Незримов приосанился и с достоинством произнес:
— Люди смотрят наш «Муравейник» и берут детей из детдомов. Буквально наметилась эпидемия усыновлений.
— Серьезно? — с восхищением переспросила Алентова.
— Ну что, мы врать, что ль, станем? — возмутилась Арфа. — Уже больше ста писем пришло таких.
— Да даже если десять! — ликовал Лановой. — Ребята! Немедленно за это выпить! А почему я только что об этом узнаю?
— Ага, поймай тебя, в двадцати фильмах одновременно снимаешься.
— Да это же... Лучше всяких наград. Что там «Кукушкино гнездо»! — восторгалась Купченко. — Посмотрят и на психушки нападать начнут. А здесь... Реальная польза людям, детям!
— А еще Тютчев: «Нам не дано предугадать...» — разделяла восторги Алентова. — Вот же, зримо видно, как наше слово отзывается!
— Чудак ты человек, Ёл, — поднимал свой бокал Меньшов. — Дуешься, что не носятся с тобой как с писаной торбой, не провозглашают великим. Тебя боги отмечают, а не люди. Скольких детей осчастливишь! Сто писем... Будут смотреть, и детдома опустеют!
Они сидели и поднимали тосты за Незримова, будто он только что получил Оскара. Из зала выскочил Говорухин, но оглянулся и крикнул в зал:
— Для таких дураков, как ты! — И ушагал прочь, все лицо в пятнах гнева.
Еще через пару минут вышли с гадливыми выражениями лиц бледные Ростоцкий с Ниной. Подошли к ним.
— Что там, Стасик?
— Говно едят!
— В каком смысле?
— В прямом!
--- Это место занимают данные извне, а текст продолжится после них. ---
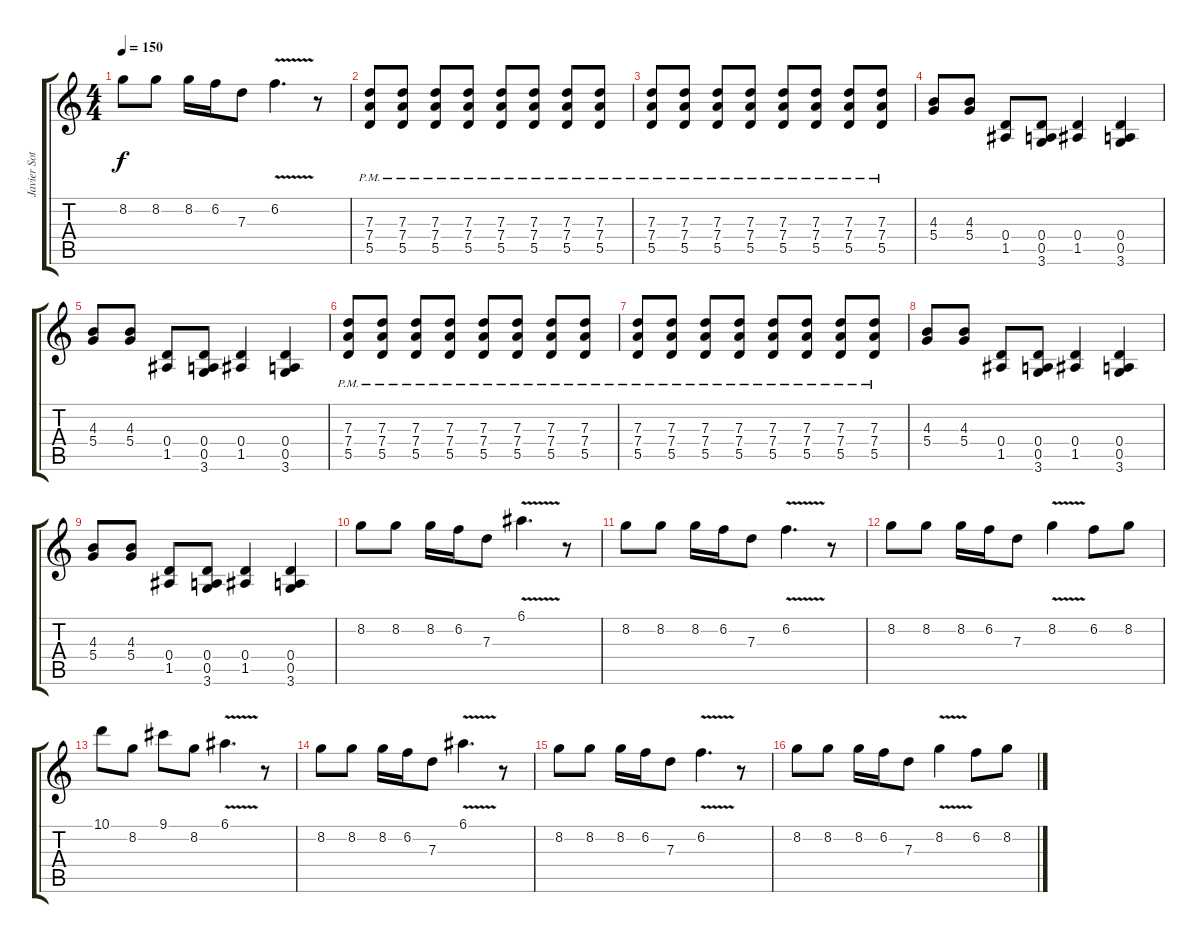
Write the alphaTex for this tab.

\track ("Javier Soto - Guitarra solista" "Javier Sot") {instrument distortionguitar}
\staff {score tabs}
\tuning (E4 B3 G3 D3 A2 E2) {hide}
\ts (4 4)
\tempo 150
\clef g2
\ks c
8.2.8{dy f} 8.2.8 8.2.16 6.2.16 7.3.8 6.2{v}.4{d} r.8 |
(7.3{pm} 7.4{pm} 5.5{pm}).8 (7.3{pm} 7.4{pm} 5.5{pm}).8 (7.3{pm} 7.4{pm} 5.5{pm}).8 (7.3{pm} 7.4{pm} 5.5{pm}).8 (7.3{pm} 7.4{pm} 5.5{pm}).8 (7.3{pm} 7.4{pm} 5.5{pm}).8 (7.3{pm} 7.4{pm} 5.5{pm}).8 (7.3{pm} 7.4{pm} 5.5{pm}).8 |
(7.3{pm} 7.4{pm} 5.5{pm}).8 (7.3{pm} 7.4{pm} 5.5{pm}).8 (7.3{pm} 7.4{pm} 5.5{pm}).8 (7.3{pm} 7.4{pm} 5.5{pm}).8 (7.3{pm} 7.4{pm} 5.5{pm}).8 (7.3{pm} 7.4{pm} 5.5{pm}).8 (7.3{pm} 7.4{pm} 5.5{pm}).8 (7.3{pm} 7.4{pm} 5.5{pm}).8 |
(4.3 5.4).8 (4.3 5.4).8 (0.4 1.5).8 (0.4 0.5 3.6).8 (0.4 1.5).4 (0.4 0.5 3.6).4 |
(4.3 5.4).8 (4.3 5.4).8 (0.4 1.5).8 (0.4 0.5 3.6).8 (0.4 1.5).4 (0.4 0.5 3.6).4 |
(7.3{pm} 7.4{pm} 5.5{pm}).8 (7.3{pm} 7.4{pm} 5.5{pm}).8 (7.3{pm} 7.4{pm} 5.5{pm}).8 (7.3{pm} 7.4{pm} 5.5{pm}).8 (7.3{pm} 7.4{pm} 5.5{pm}).8 (7.3{pm} 7.4{pm} 5.5{pm}).8 (7.3{pm} 7.4{pm} 5.5{pm}).8 (7.3{pm} 7.4{pm} 5.5{pm}).8 |
(7.3{pm} 7.4{pm} 5.5{pm}).8 (7.3{pm} 7.4{pm} 5.5{pm}).8 (7.3{pm} 7.4{pm} 5.5{pm}).8 (7.3{pm} 7.4{pm} 5.5{pm}).8 (7.3{pm} 7.4{pm} 5.5{pm}).8 (7.3{pm} 7.4{pm} 5.5{pm}).8 (7.3{pm} 7.4{pm} 5.5{pm}).8 (7.3{pm} 7.4{pm} 5.5{pm}).8 |
(4.3 5.4).8 (4.3 5.4).8 (0.4 1.5).8 (0.4 0.5 3.6).8 (0.4 1.5).4 (0.4 0.5 3.6).4 |
(4.3 5.4).8 (4.3 5.4).8 (0.4 1.5).8 (0.4 0.5 3.6).8 (0.4 1.5).4 (0.4 0.5 3.6).4 |
8.2.8 8.2.8 8.2.16 6.2.16 7.3.8 6.1{v}.4{d} r.8 |
8.2.8 8.2.8 8.2.16 6.2.16 7.3.8 6.2{v}.4{d} r.8 |
8.2.8 8.2.8 8.2.16 6.2.16 7.3.8 8.2{v}.4 6.2.8 8.2.8 |
10.1.8 8.2.8 9.1.8 8.2.8 6.1{v}.4{d} r.8 |
8.2.8 8.2.8 8.2.16 6.2.16 7.3.8 6.1{v}.4{d} r.8 |
8.2.8 8.2.8 8.2.16 6.2.16 7.3.8 6.2{v}.4{d} r.8 |
8.2.8 8.2.8 8.2.16 6.2.16 7.3.8 8.2{v}.4 6.2.8 8.2.8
Уселись чинно за большим столом, им в тарелки накладывают колбасками, и они жрут.
— Если можно, без подробностей! — скривилась Купченко.
— Что, действительно?! — вытаращила глаза Алентова.
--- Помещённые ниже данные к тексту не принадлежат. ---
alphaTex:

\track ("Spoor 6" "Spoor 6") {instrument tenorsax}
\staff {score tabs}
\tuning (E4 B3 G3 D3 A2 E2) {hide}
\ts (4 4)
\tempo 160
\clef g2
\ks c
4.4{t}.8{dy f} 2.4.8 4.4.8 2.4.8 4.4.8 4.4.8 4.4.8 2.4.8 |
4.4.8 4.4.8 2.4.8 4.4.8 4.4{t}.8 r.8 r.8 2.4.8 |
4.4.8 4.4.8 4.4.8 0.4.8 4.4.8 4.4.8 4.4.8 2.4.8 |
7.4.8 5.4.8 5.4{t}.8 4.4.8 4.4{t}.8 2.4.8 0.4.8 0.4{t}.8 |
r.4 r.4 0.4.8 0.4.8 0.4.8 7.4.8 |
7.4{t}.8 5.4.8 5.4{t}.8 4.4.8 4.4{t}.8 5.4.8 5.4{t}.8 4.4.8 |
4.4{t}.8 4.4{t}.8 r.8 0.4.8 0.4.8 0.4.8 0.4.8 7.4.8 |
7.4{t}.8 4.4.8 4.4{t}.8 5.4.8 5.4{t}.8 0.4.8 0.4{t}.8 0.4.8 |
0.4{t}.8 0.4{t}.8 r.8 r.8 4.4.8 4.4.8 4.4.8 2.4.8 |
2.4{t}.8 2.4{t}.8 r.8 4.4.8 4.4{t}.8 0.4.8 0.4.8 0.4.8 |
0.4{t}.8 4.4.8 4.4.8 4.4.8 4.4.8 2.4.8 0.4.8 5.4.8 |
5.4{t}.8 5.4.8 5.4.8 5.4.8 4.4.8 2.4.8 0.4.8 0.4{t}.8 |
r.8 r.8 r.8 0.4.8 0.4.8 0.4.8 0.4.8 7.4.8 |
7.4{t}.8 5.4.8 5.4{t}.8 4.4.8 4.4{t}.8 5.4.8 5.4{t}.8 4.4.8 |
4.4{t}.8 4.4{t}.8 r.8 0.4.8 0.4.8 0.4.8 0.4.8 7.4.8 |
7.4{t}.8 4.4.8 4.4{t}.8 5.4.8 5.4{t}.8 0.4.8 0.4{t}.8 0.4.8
— Ну не вру же я! Нина, подтверди, — кипел автор «А зори здесь тихие».
— Точно. Я после этого купаты есть не смогу, — негодовала жена Ростоцкого. — Поехали домой, Стас, а то меня прямо здесь вырвет.
После сцен говноедения народ из Малого зала повалил Ниагарой, все-таки люди еще были здравые, не могли заставить себя до конца смотреть. Из тех, кто досидел, оказался Тарковский, вышел взъерошенный, со смехом подсел за их столик. «Неужели расхвалит?» — в тревоге подумал Незримов и спросил:
— Досмотрел?
— Досмотрел.
— В жопу трахали?
— Трахали.
— Говно ели?
— Ели, черти.
— И ты досмотрел? Понравилось, что ли?
— Ну, негр! — обиделся Тарковский. — За кого ты меня принимаешь? Кое-кому понравилось, но единицам. Это вообще не искусство. Антиискусство. Сценически иногда красиво. Но в целом, ничего не скажешь, говно оно и есть говно! Я — коньячку.
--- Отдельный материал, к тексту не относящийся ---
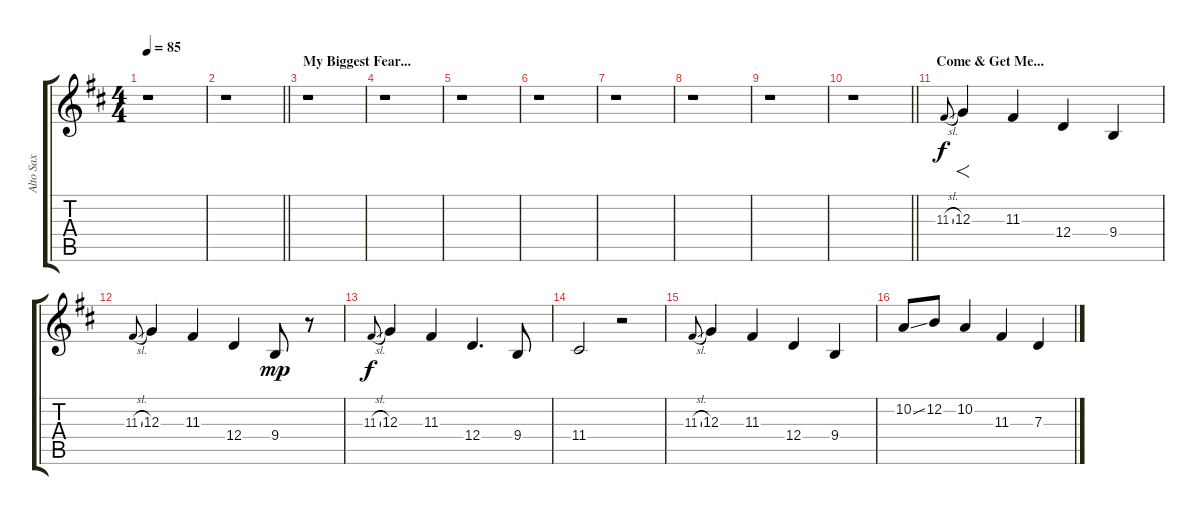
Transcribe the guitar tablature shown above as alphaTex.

\track ("Alto Sax" "Alto Sax") {instrument altosax}
\staff {score tabs}
\tuning (E4 B3 G3 D3 A2 E2) {hide}
\ts (4 4)
\tempo 85
\clef g2
\ks bminor
r.1{dy f} |
\barLineRight lightlight
r.1 |
\section ("" "My Biggest Fear...")
r.1 |
r.1 |
r.1 |
r.1 |
r.1 |
r.1 |
r.1 |
\barLineRight lightlight
r.1 |
\section ("" "Come & Get Me...")
11.3{sl}.8{gr onbeat} 12.3.4{f} 11.3.4 12.4.4 9.4.4 |
11.3{sl}.8{gr onbeat} 12.3.4 11.3.4 12.4.4 9.4.8{dy mp} r.8 |
11.3{sl}.8{gr onbeat dy f} 12.3.4 11.3.4 12.4.4{d} 9.4.8 |
11.4.2 r.2 |
11.3{sl}.8{gr onbeat} 12.3.4 11.3.4 12.4.4 9.4.4 |
10.2{ss}.8 12.2.8 10.2.4 11.3.4 7.3.4
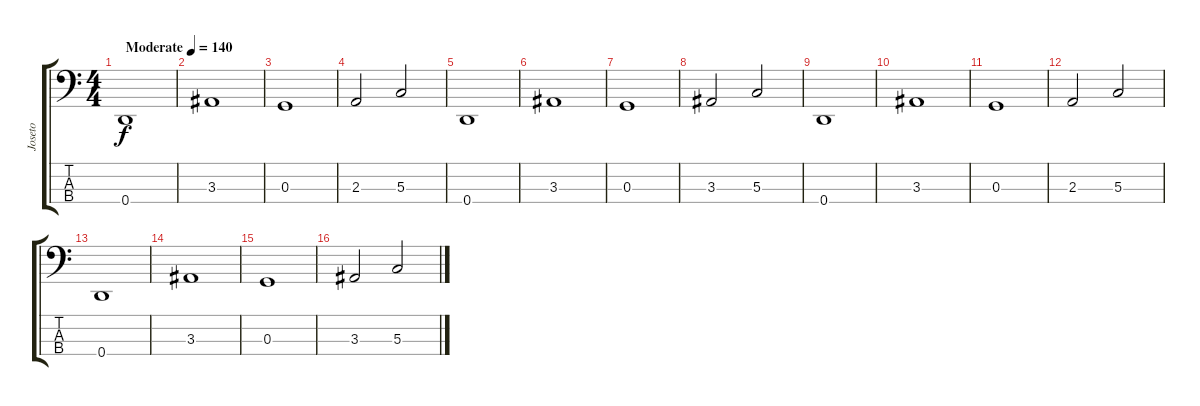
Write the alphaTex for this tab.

\track ("Joseto" "Joseto") {instrument electricbassfinger}
\staff {score tabs}
\tuning (F2 C2 G1 D1) {hide}
\ts (4 4)
\tempo (140 "Moderate")
\clef f4
\ks c
0.4.1{dy f instrument electricbassfinger} |
3.3.1 |
0.3.1 |
2.3.2 5.3.2 |
0.4.1 |
3.3.1 |
0.3.1 |
3.3.2 5.3.2 |
0.4.1 |
3.3.1 |
0.3.1 |
2.3.2 5.3.2 |
0.4.1 |
3.3.1 |
0.3.1 |
3.3.2 5.3.2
— Может, жареную колбаску? — остроумно предложил Лановой.
— О нет, увольте! — ответил Андрей и подавил в себе рвотный спазм.
— Как сказал не помню кто, у нас, конечно, свобода творчества, но не в такой же степени, — съязвил Незримов. — На чьем-то просмотре. Не помнишь, Андрюша?
— Ну ты уксус! — возмутился Тарковский. — Все-таки мое «Зеркало» вам не «Сало»! Смешно сказал Жжёнов, уходя: «Чтоб не смотреть это сало, я покидаю зало!»
— Ну а как твоя «Машина желаний»?
— Начал! Ребята, поздравьте, первую павильонную сцену две недели назад сняли. Дом Сталкера.
Через пару лет Эол Федорович взял у Высоцкого кассету, набрался терпения и на своем собственном новом видюшнике посмотрел до конца этот пазолиниевский манифест антиискусства. Фильм стал для него знаменем той говняной силы, которую с трудом продолжает сдерживать слабеющий год от года Создатель. И как бы ему ни твердили, что персонажи этой гнуснейшей киноленты — носители зла, издевающиеся над невинным человечеством в лице девяти юношей и девяти девушек, что итальянский режиссер, подобно Данте, проходит по кругам ада, Незримов утвердился в мысли, что сам Пазолини являл собой носителя зла, адепта сатаны, и если кто-то говорил, что ему нравится «Сало», сей ценитель говноискусства навсегда переставал для потомка богов что-либо значить.
Страшно даже представить, как эту гадость посмотрел бы Толик, которого во вторую их общую зиму определили в настоящее фигурное катание, сама Тарасова, тренировавшая тогда Роднину и Зайцева, отметила юное дарование: далеко покатится! Они всей семьей теперь ходили кататься на настоящем катке, и лишь Эол Федорович сохранял верность прудному катанию, да и то изредка, чтобы не обижать пруд, не виноватый, что он не профессионал, а всего лишь любитель.